# Source start

Sometime back the government invited bids from internally recognized port operators for the purpose of awarding the contract for operating the Gwadar seaport and received six bids. Ostensibly the government appears to be still engaged in the exercise of secrutinising these bids. On the face of it the most likely candidate to win the contract appears to be Dubai World Port. Yes, the same one which the Americans said they cannot trust their ports with when DWP was all but set to take over half a dozen of them after having bought the British company which had been operating these ports.

When the DWP CEO and Chairman of Nakheel group that owns DWP visited Pakistan, he announced ambitious plans to invest in Pakistan. In fact, he used the occasion to announce that his group’s bank Dubai Islamic Bank has launched a $5 billion private equity fund to participate in “strategic transactions on a global basis.”

However, the DWP has sought rights which if accepted “would completely strip off the government of all rights and would give absolute powers and authority to DWP for taking all future decisions with regard to all sensitive and strategic issues directly related to the revenue, tariff development and operational matters.” That is perhaps the reason why DWP, a company owned by the Dubai government, and decisively the best among the six bidders is said to have lost some crucial points in the internal evaluation process.

DWP is a unit of NAKHEEL group of United Arab Emirates. Its chairman Sultan Amad Bin Sulayem personally led a seven-member delegation to Pakistan earlier this year to emphasise the importance attached by his group to secure the operational ownership of Gwadar sea port. The delegation also included CEO, Dubai port Mohammad Sharaf. of the remaining five bidders, two are Saudi and one each from Hong Kong, Singapore, Pakistan and China. The Chinese company is said to have remained out of the formal bidding but has given an informal pledge to contribute generously to the cost of second phase. And it has also said to have expressed willingness to bring in investors for setting up a refinery at Gwadar as well as to establish a large strategic oil reserve facility at the port plus a dry port at the Pakistan- Western China border.

Pakistan is said to be inclined to consider the Chinese company’s offer. But the geo-strategic implications of handing over such a strategically located sea port to China is said to have caused the Pakistani decision makers to take time out to consider in further detail all the pros and cons of the deal and its consequences for Pakistan which is a Non-Nato ally of the US and which also suffers a tension ridden relationship with neighboring India which in turn views China with a lot of suspicion.

# Source end
# Dataset extract start

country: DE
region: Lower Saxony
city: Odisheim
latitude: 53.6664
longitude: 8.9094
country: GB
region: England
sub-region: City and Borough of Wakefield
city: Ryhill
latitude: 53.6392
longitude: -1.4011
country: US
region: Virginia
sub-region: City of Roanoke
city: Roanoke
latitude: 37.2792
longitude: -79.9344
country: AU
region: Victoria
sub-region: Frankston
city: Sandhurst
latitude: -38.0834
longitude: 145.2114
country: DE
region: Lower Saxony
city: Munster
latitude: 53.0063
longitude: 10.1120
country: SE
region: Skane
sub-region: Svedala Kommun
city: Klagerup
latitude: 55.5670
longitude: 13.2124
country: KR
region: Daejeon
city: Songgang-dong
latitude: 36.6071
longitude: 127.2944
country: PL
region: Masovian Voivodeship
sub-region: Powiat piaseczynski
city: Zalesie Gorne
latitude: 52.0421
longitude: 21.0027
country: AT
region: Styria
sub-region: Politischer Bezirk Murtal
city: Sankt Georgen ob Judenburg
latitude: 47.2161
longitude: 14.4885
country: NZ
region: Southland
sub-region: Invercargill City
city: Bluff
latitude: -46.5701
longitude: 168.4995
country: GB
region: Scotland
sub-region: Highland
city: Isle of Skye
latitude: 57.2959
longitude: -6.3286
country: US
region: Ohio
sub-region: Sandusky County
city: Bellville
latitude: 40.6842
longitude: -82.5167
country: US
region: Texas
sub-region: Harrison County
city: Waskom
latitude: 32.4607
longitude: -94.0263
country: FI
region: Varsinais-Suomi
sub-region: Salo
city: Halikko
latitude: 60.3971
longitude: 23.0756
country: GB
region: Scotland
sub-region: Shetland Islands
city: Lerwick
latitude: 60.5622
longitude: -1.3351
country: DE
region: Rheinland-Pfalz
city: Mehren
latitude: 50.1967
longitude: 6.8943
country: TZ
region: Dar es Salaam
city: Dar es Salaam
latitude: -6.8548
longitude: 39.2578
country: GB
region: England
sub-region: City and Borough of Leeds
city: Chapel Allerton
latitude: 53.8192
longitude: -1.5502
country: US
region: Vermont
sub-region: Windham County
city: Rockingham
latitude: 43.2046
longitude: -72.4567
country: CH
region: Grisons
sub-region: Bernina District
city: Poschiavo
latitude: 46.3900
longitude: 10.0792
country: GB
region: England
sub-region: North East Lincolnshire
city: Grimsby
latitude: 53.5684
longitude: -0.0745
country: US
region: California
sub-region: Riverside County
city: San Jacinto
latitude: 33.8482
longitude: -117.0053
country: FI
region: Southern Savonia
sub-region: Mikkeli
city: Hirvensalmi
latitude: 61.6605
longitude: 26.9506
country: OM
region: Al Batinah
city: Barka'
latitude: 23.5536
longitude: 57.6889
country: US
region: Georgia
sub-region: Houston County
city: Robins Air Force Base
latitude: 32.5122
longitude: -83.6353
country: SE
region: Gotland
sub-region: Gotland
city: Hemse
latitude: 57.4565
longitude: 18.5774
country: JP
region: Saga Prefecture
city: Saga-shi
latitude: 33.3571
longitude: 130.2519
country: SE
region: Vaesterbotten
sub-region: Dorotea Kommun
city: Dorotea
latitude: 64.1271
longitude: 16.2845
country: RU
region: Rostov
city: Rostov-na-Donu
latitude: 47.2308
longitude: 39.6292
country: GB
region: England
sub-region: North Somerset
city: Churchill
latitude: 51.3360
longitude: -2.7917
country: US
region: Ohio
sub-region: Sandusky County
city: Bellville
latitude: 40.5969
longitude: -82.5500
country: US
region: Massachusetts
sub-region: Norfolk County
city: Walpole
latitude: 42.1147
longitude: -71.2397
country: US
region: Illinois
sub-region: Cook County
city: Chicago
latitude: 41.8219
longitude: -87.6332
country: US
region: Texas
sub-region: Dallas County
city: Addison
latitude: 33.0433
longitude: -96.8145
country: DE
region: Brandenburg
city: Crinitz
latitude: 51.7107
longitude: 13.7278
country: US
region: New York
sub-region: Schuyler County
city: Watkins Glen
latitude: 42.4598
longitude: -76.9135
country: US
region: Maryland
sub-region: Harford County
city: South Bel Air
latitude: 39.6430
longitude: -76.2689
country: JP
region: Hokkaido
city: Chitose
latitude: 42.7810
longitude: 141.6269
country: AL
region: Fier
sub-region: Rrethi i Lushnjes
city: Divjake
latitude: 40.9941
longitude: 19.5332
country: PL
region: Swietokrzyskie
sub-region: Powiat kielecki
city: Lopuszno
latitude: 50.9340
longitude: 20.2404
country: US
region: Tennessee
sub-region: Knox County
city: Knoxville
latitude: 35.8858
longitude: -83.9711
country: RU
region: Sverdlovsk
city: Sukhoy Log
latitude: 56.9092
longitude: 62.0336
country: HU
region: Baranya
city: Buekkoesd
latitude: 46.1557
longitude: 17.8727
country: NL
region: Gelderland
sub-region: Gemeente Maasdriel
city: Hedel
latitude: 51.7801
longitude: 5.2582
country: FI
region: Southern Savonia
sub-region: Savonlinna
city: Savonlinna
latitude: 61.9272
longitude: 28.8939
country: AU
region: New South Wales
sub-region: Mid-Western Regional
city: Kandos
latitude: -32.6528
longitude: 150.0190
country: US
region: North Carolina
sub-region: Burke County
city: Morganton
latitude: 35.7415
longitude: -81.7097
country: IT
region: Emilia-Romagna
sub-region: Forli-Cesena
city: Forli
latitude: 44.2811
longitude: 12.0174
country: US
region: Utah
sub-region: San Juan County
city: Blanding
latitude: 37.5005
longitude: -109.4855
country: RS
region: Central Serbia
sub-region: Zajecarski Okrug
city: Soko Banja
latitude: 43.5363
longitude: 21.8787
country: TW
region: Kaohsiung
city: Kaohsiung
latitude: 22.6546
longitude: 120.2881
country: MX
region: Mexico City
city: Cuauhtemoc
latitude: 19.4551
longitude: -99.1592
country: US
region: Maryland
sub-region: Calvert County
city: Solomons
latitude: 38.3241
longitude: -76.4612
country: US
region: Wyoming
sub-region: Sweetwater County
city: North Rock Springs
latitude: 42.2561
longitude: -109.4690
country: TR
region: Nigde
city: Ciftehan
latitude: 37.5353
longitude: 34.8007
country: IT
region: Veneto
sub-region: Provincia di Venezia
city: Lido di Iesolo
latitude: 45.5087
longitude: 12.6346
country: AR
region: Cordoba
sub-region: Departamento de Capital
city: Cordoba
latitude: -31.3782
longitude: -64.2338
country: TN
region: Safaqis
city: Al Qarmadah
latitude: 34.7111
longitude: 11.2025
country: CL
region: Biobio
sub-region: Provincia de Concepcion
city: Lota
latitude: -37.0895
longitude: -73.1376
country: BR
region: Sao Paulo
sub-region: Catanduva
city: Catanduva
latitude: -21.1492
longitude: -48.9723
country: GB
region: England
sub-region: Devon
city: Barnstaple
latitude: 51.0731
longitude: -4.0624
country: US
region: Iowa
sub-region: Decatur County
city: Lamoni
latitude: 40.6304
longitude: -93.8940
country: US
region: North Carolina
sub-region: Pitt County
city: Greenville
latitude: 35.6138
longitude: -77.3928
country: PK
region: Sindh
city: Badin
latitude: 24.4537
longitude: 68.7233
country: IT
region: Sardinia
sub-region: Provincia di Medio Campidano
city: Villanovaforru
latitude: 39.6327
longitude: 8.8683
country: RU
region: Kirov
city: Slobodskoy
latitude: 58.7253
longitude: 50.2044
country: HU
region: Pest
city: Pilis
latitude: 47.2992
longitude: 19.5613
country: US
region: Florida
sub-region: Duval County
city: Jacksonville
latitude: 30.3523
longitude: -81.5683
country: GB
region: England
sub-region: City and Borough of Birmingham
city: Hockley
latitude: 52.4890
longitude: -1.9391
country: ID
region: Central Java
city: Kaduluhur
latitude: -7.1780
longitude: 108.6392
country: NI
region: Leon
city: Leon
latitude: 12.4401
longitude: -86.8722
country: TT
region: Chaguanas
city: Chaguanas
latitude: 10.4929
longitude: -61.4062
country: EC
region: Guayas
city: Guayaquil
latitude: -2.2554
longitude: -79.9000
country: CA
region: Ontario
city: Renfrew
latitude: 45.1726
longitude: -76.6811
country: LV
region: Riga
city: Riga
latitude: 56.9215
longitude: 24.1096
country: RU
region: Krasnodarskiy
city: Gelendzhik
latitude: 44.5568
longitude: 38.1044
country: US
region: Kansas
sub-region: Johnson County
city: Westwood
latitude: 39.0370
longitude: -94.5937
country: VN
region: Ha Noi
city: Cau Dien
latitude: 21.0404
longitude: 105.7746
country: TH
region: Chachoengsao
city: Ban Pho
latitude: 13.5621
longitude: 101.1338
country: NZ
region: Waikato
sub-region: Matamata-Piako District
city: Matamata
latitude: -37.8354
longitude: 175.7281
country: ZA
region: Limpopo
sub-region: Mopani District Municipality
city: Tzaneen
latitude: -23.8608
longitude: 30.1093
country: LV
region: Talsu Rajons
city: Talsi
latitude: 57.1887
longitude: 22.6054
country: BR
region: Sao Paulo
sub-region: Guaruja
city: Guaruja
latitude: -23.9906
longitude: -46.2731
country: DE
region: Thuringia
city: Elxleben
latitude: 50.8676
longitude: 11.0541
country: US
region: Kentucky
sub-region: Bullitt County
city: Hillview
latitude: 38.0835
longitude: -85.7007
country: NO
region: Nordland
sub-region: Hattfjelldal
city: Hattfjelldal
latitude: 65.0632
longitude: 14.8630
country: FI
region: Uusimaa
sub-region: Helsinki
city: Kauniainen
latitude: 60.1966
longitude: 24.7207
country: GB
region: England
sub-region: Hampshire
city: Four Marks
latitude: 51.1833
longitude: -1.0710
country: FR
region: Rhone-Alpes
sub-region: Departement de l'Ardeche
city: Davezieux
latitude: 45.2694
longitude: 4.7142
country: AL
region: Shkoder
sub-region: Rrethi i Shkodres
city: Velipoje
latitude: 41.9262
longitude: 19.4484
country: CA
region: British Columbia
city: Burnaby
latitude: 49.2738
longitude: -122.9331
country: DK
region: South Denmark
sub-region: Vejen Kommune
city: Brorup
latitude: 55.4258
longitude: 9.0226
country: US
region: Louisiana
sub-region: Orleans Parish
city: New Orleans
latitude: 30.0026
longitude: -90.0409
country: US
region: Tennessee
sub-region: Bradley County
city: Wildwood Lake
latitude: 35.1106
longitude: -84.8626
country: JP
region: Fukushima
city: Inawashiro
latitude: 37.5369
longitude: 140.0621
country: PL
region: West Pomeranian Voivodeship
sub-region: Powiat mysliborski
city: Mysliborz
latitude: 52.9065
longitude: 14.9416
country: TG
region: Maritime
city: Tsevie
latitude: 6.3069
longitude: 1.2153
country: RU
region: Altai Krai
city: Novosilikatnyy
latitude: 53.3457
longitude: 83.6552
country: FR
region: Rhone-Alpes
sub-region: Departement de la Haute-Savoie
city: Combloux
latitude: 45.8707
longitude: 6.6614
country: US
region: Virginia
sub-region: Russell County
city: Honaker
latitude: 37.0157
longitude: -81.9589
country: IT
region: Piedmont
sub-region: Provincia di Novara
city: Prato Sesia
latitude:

# Dataset extract end

Directions:
- a) In the text on the Gwadar seaport bids, who personally led the seven-member delegation to Pakistan?
- b) Continue the text on the Gwadar seaport bids from the point where it stops.

Answers to the problems:
- a) Sultan Amad Bin Sulayem, the chairman, led it.

- b)
While choosing the right operator for Gwadar port has become highly problematic, the official efforts to establish the needed downstream infrastructure facilities to make the port functional and also the campaign to get the private sector to contribute significantly to these efforts are said to have met with very little success.

The Gwadar seaport when it becomes operational and functional is expected to boost trade with landlocked Central Asian States and Afghanistan, promote trade and transport with Gulf States, encourage trans-shipment essentially of containerized cargo, facilitate western China to trade with the world more economically, give huge socio-economic lift to Balochistan province, encourage setting up of oil storage, refinery and petrochemical facilities and reduce pressure on the existing Qasim and Karachi ports.

But all these expected benefits have so far remained only in the files because there is nothing on the ground so far in and around Gwadar to facilitate such activities. A nearly 750 kilometer coastal road from Karachi to Jiwani near the Iranian border has been in operation for some time. A 200 kilometer branch road that would link the coastal road to the Indus Highway at Ratto-Dera is under construction by a consortium of Chinese and Pakistani companies, a five-star hotel has cropped up at the strategic hammer head of the Duader city and existing airport is being enlarged for big aircrafts Yes, the coastal road, which during the last rains had been partly washed away. But that is about all.

There are no internal roads and services and water, gas, power and communication services for the new township and the industrial zone are non-existent. There are no warehouses or cold storages in the area. No significant progress has been made so far in respect to development of commercial and residential areas and buildings, there are no labour related amenities for accommodating thousands of workers to be employed on a functional sea port.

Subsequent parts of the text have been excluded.